I don't know the internal reasons of evince but this operation is always done even when it is launched from the command without opening a pdf file directly. I made an strace of evince launch from commnad line, a simple evince, and these are the interesting lines:
...
  recvmsg(11, 0x7fff3dbbb490, MSG_CMSG_CLOEXEC) = -1 EAGAIN (Resource temporarily unavailable)
  eventfd2(0, O_NONBLOCK|O_CLOEXEC) = 12
  write(12, "\1\0\0\0\0\0\0\0", 8) = 8
  fstat(11, {st_mode=S_IFSOCK|0777, st_size=0, ...}) = 0
  fcntl(11, F_GETFL) = 0x802 (flags O_RDWR|O_NONBLOCK)
  write(4, "\1\0\0\0\0\0\0\0", 8) = 8
  brk(0x7f6836ff0000) = 0x7f6836ff0000
  brk(0x7f6836fef000) = 0x7f6836fef000
  sendmsg(11, {msg_name(0)=NULL, msg_iov(2)=[{"l\1\1\1Y\0\0\0\2\0\0\0\177\0\0\0\1\1o\0\25\0\0\0/org/fre"..., 144}, {"T\0\0\0type='signal', interface='or"..., 89}], msg_controllen=0, msg_flags=0}, MSG_NOSIGNAL) = 233
  sendmsg(11, {msg_name(0)=NULL, msg_iov(2)=[{"l\1\1\1d\0\0\0\3\0\0\0\177\0\0\0\1\1o\0\25\0\0\0/org/fre"..., 144}, {"_\0\0\0type='signal', interface='or"..., 100}], msg_controllen=0, msg_flags=0}, MSG_NOSIGNAL) = 244
  sendmsg(11, {msg_name(0)=NULL, msg_iov(2)=[{"l\1\0\0010\0\0\0\4\0\0\0\202\0\0\0\1\1o\0\37\0\0\0/org/a11"..., 152}, {"\5\0\0\0:1.38\0\0\0\37\0\0\0/org/a11y/atspi/"..., 48}], msg_controllen=0, msg_flags=0}, MSG_NOSIGNAL) = 200
* mkdir("/tmp/at-spi2/", 01777) = -1 EEXIST (File exists)
* chmod("/tmp/at-spi2/", 01777) = -1 EACCES (Permission denied)
  socket(PF_FILE, SOCK_STREAM|SOCK_CLOEXEC, 0) = 13
* stat("/tmp/at-spi2/socket-4587-1804289383", 0x7fff3dbbb550) = -1 ENOENT (No such file or directory)
  setsockopt(13, SOL_SOCKET, SO_REUSEADDR, [1], 4) = 0
* bind(13, {sa_family=AF_FILE, path="/tmp/at-spi2/socket-4587-1804289383"}, 37) = 0
  listen(13, 30) = 0
  fcntl(13, F_GETFL) = 0x2 (flags O_RDWR)
  fcntl(13, F_SETFL, O_RDWR|O_NONBLOCK) = 0
* chmod("/tmp/at-spi2/socket-4587-1804289383", 0777) = 0
  open("/dev/urandom", O_RDONLY) = 14
  read(14, "\320\262\323\266\243\246...

Issue found !!!

After some test I found the issue (at least in my system).

The problem is connect to a dconf setting, the key is 'toolkit-accessibility' into the schema 'org.gnome.desktop.interface'.
When enable the issue is raised.

Steps to reproduce:
by a new user:
1) create new user
2) verify that the key value is false (default value)
3) check message when evince is launched: no message from apparmor!
4) set up the key to 'true' value, default value is false
5) check message when evince is launched: Denied message from apparmor!
or by an existing user through steps 2 to 5

This is what I found out on my system.
May be that the setting is left over from previous settings because my home partition is always the same for a long time over different version of the system.
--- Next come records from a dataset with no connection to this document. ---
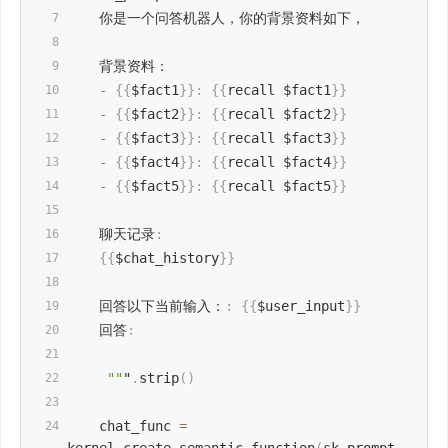
    你是一个问答机器人，你的背景资料如下，
    背景资料：
-
{
{
$fact1
}
}
:
{
{
recall $fact1
}
}
-
{
{
$fact2
}
}
:
{
{
recall $fact2
}
}
-
{
{
$fact3
}
}
:
{
{
recall $fact3
}
}
-
{
{
$fact4
}
}
:
{
{
recall $fact4
}
}
-
{
{
$fact5
}
}
:
{
{
recall $fact5
}
}
    聊天记录
:
{
{
$chat_history
}
}
    回答以下当前输入：
:
{
{
$user_input
}
}
    回答
:
""
"
.
strip
(
)
    chat_func 
=
kernel
.
create_semantic_function
(
sk_prompt
,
I do not know if it is connected or may be useful to know but on my system all options from 'Universal Access' (System Settings) are disable even when the value is true.

Can you try this thing ?

Bye

Enrico

Following what tested I report that even in a clean install (done on a virtual machine) of Ubuntu Desktop 12.04.4 this issue is present, enabling 'toolkit-accessibility' setting and running evince a denied message from apparmor was detected on the log.

[Expired for evince (Ubuntu) because there has been no activity for 60 days.]